Pagi ini, Neona dan kedua sahabatnya Moly dan Laras menapaki halaman sekolah mereka. Sekolah yang sudah berhasil membuat Neona tak mengajukan pindah. Berkat Moly dan Laras, gadis itu bisa bertahan sampai detik ini. Meskipun Agnes, rival Neona kerap mengganggu gadis itu dengan berbagai bullyannya.

“Apa kabar, Lo?” sapa Agnes dengan gengnya, Nensi dan Mega. Tiga gadis centil dan cantik namun sombong. Mereka selalu mengganggu anak baru dan menganggap diri, cewek paling popular di sekolah mereka.

“Nes, gue heran sama lo, keberatan banget ngelihat gue bahagia, lo nggak ada kerjaan ya?” sahut Neona berkacak pinggang.

“Ya, Nes, Neona benar, lo nggak ada kerjaan lain selain gangguin dia? Nggak kapok lo sama akibatnya ganggu anak Jendral?” timpal Moly.

Sejak mengecam pendidikan di sekolah itu, entah berapa kali Agnes mengalami hukuman dari pihak sekolah karena pengaduan Neona pada ayahnya. Tak hanya itu, ketika Adnan mulai bertindak untuk menyelamatkan Sang adik dari gangguan teman-temannya. Laki-laki itu tak berkebaratan berperan menjadi pacar Neona hanya untuk memprovokasi teman-teman Neona. Moly dan Laras hanya terkekeh ketika  mereka mulai membalas perbuatan Agnes.

“Lo tenang aja, gue ke sini bawa bendera perdamaian.” Ucap Agnes memperlihatkan wajah penyesalannya. Nensi dan Mega merengut heran melihat drama dadakan Agnes. Moly dan Laras, tak kalah herannya mendengar kalimat Agnes.
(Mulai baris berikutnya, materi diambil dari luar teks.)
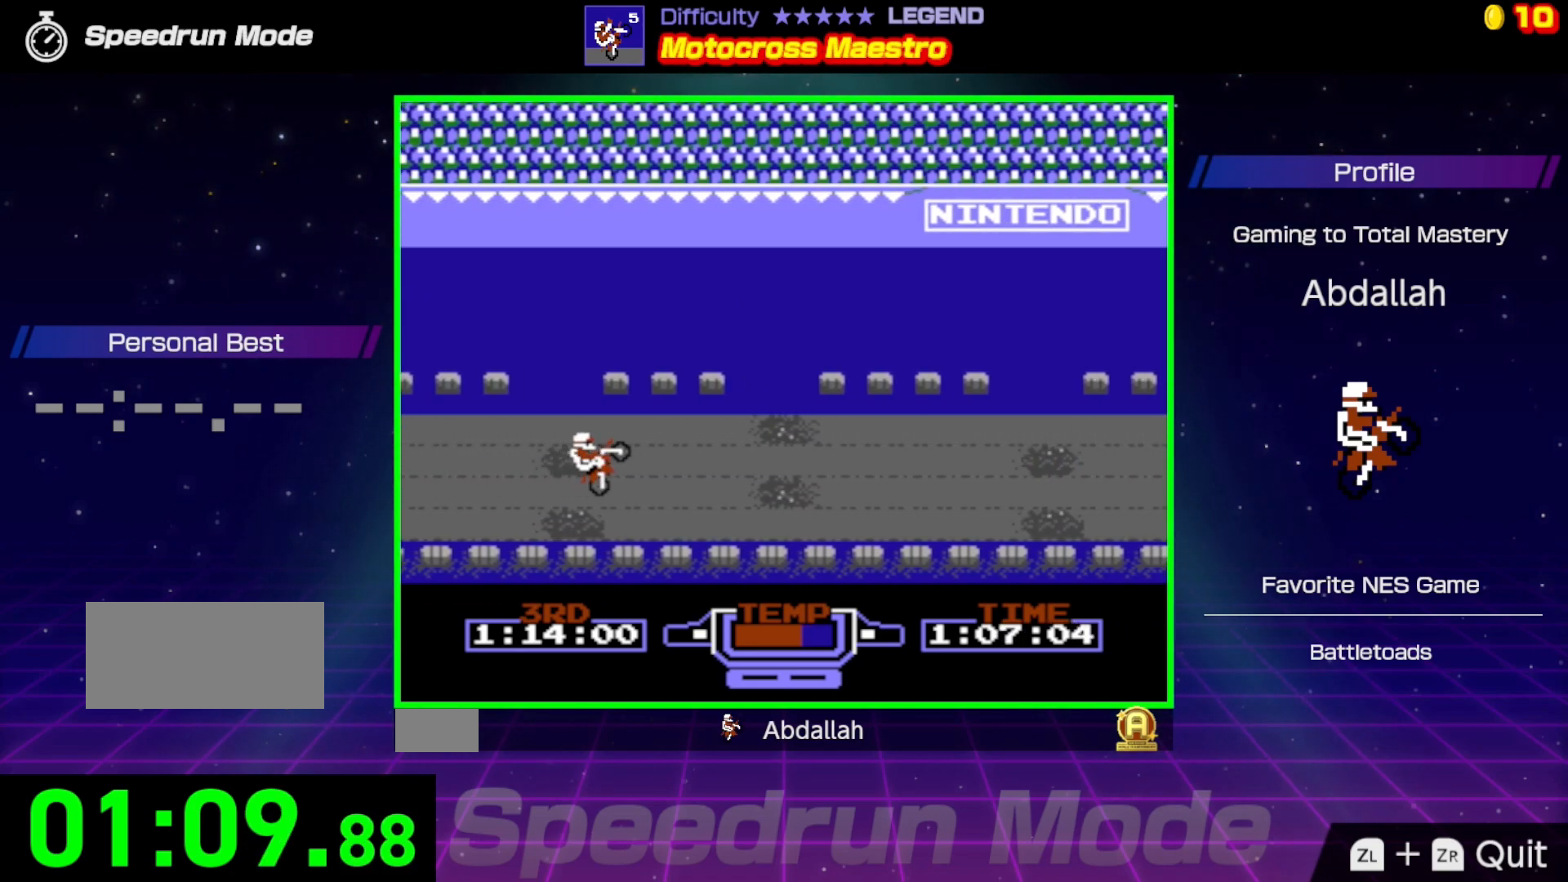
{"buttons": ["A"], "events": [[150, "DPAD_LEFT", "up"], [250, "DPAD_UP", "down"], [383, "DPAD_UP", "up"]]}
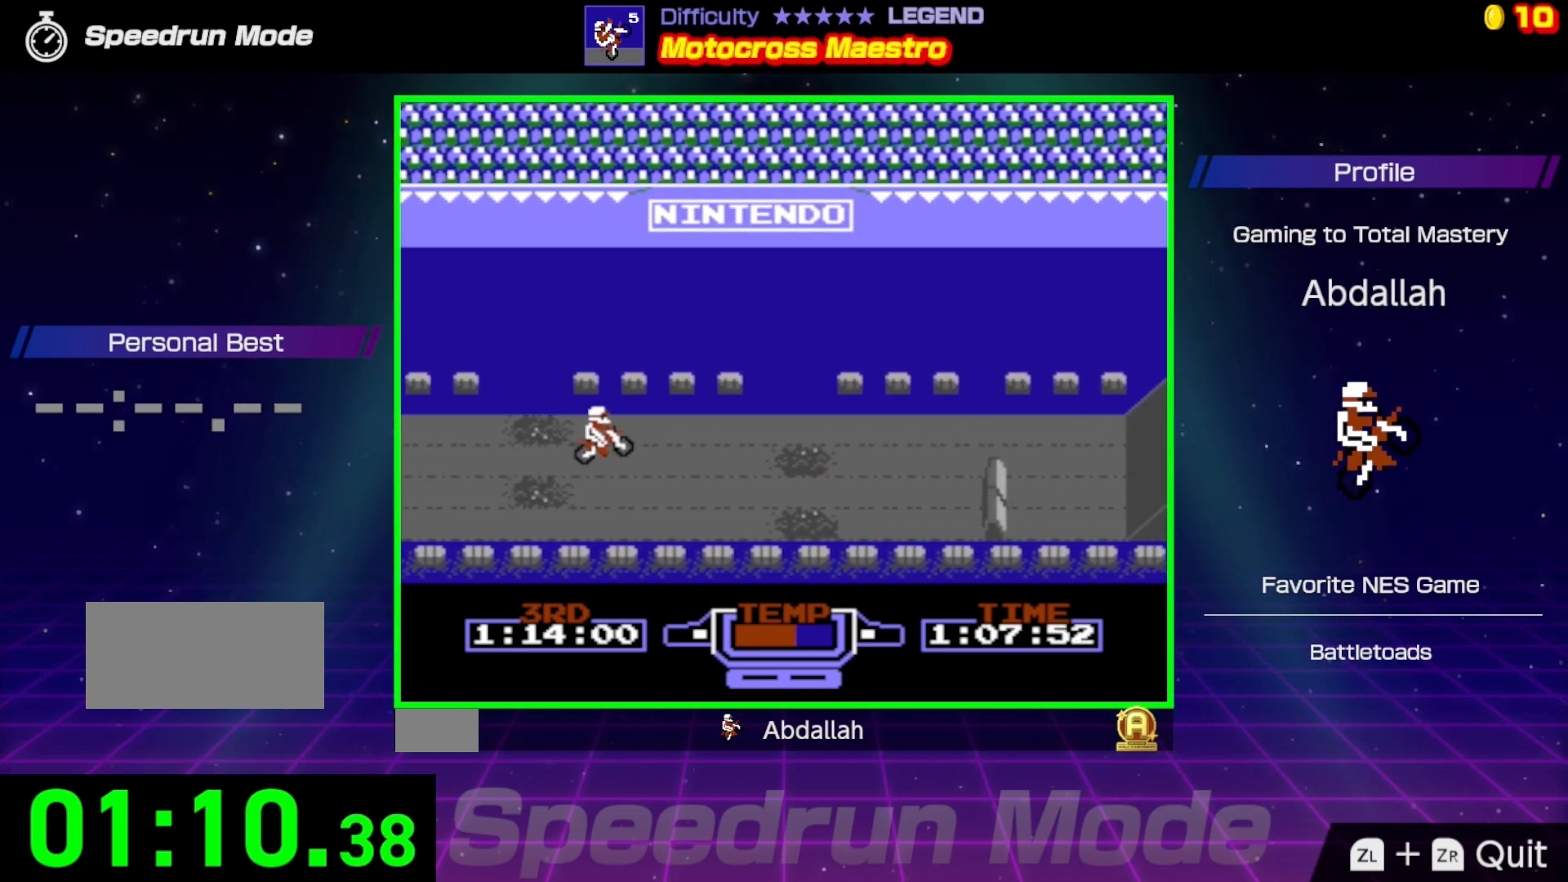
{"buttons": ["A"], "events": [[300, "DPAD_UP", "down"], [483, "DPAD_UP", "up"]]}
“Na, hari ini matahari terbit dari timur , kan, Na? nggak dari barat, kan?” ledek Moly yang menyipitkan matanya mengedar ke atas langit.

“Iya, gue yakin, Ly, matahari terbit dari timur kok, jendela kamar gue kan menghadap timur.” Sambung Laras yang mengikuti aksi Moly.

Sementara Neona hanya tersenyum lebar menanggapi sikap ganjil rivalnya itu. Ia menatap lekat pada wajah cantik Agnes, ia mencoba menemukan sebuah kejujuran pada raut gadis itu.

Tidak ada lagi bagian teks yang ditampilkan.